### RECORD SET

════════════════

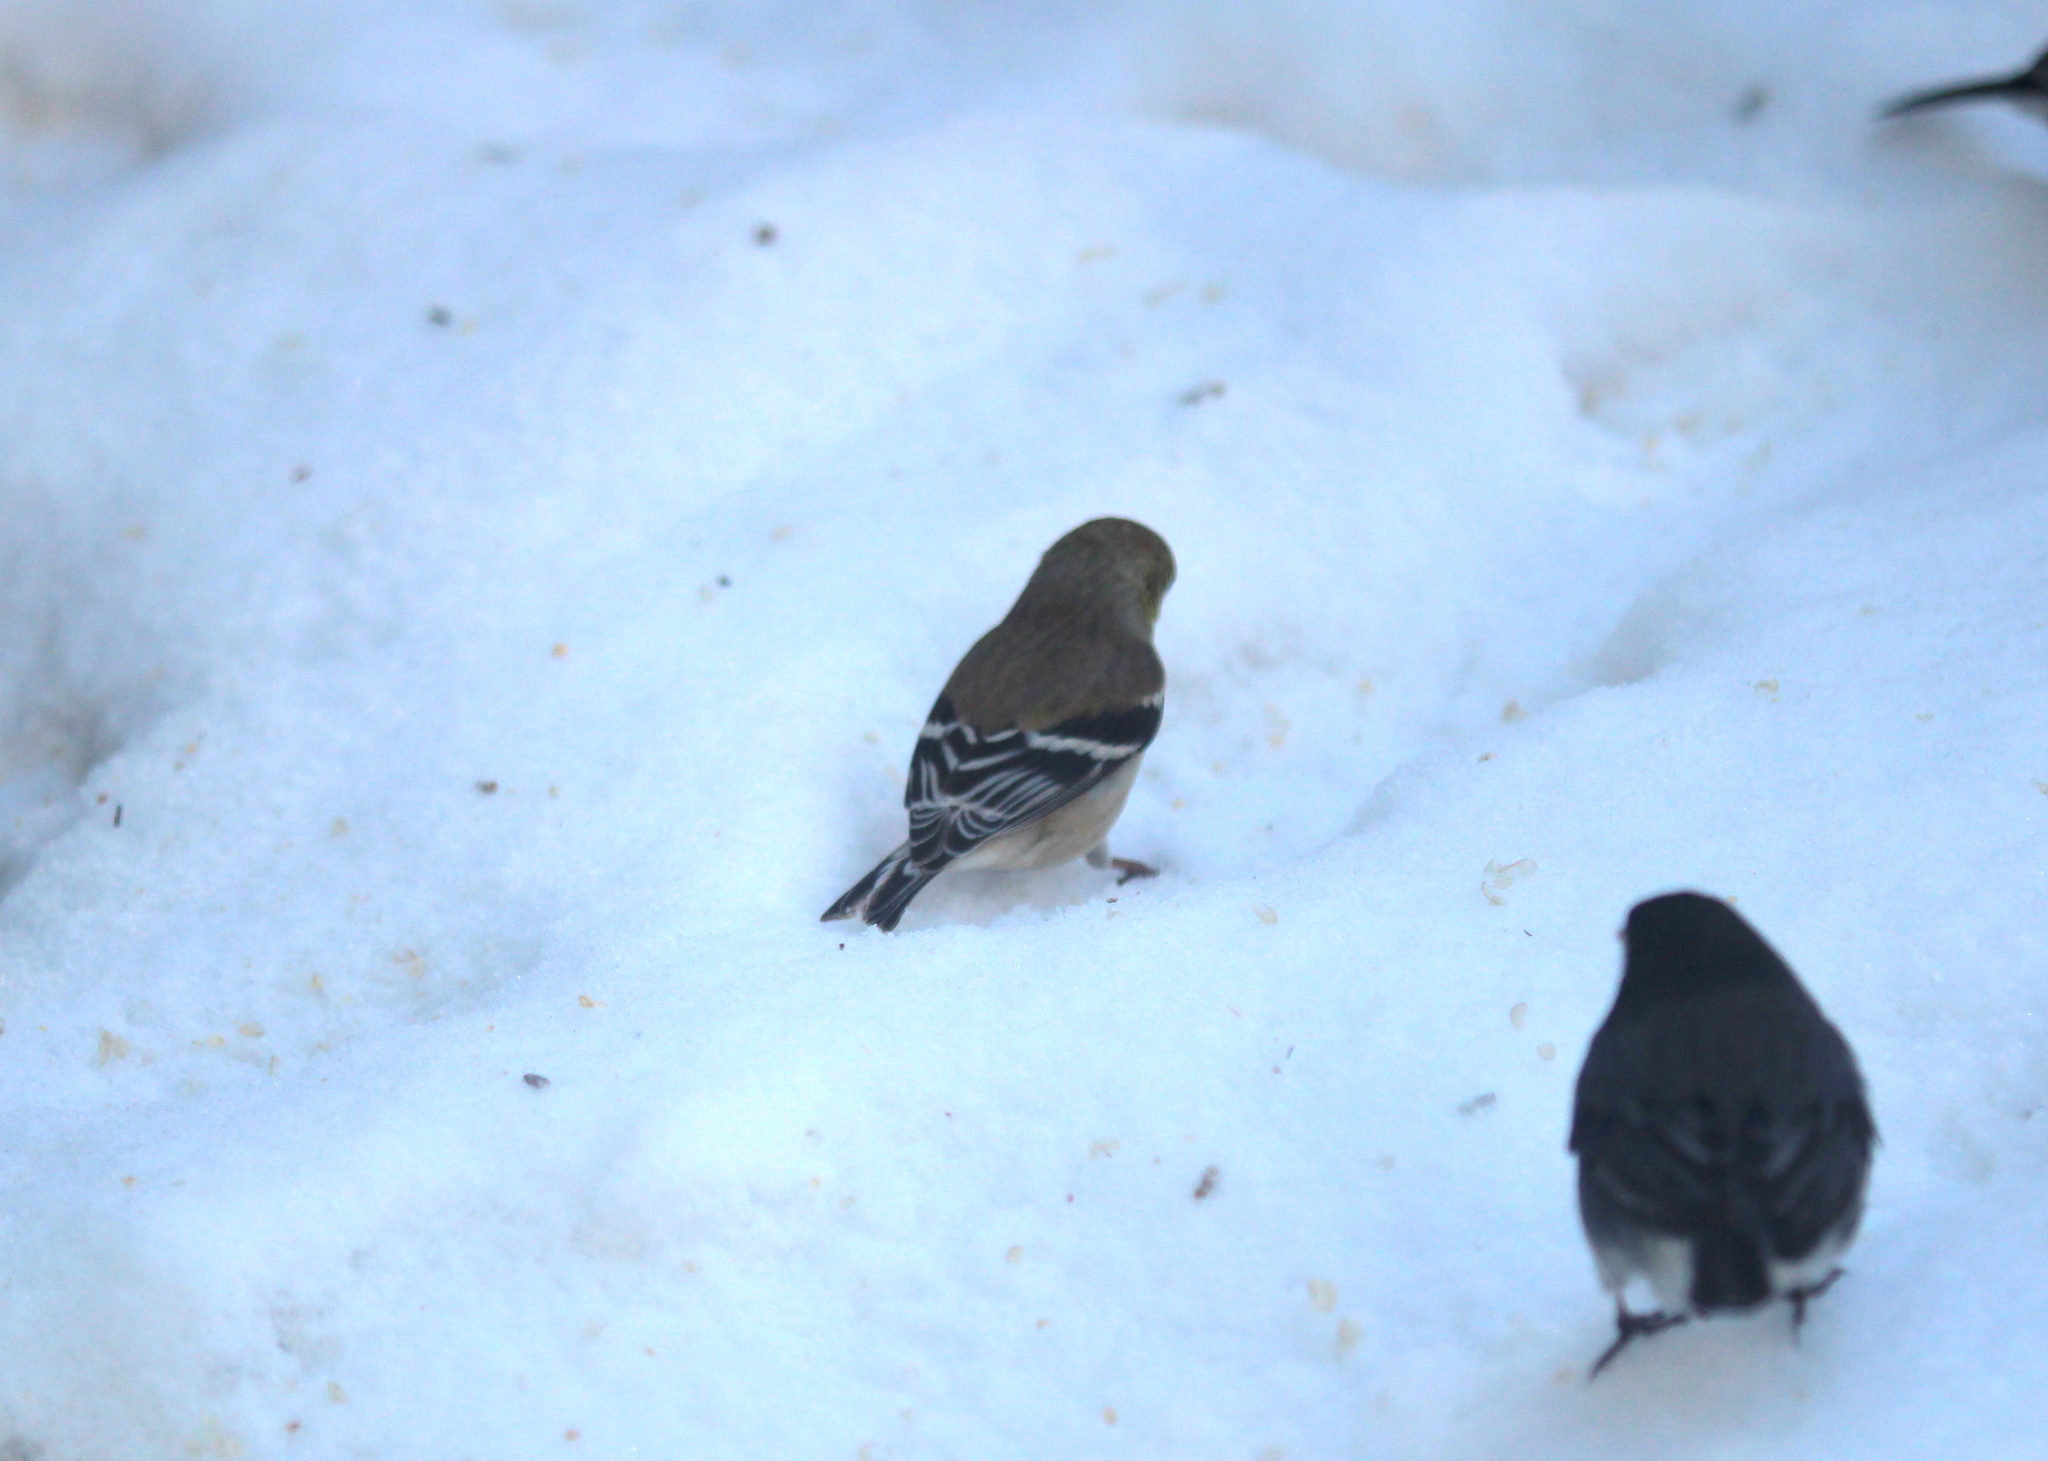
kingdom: Animalia
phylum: Chordata
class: Aves
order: Passeriformes
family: Fringillidae
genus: Spinus
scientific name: Spinus tristis
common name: American goldfinch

════════════════

### TASK STATEMENT
Copy the naming lines from each row above word for word, and leave the pictures out.

### COMPLETED TASK
kingdom: Animalia
phylum: Chordata
class: Aves
order: Passeriformes
family: Fringillidae
genus: Spinus
scientific name: Spinus tristis
common name: American goldfinch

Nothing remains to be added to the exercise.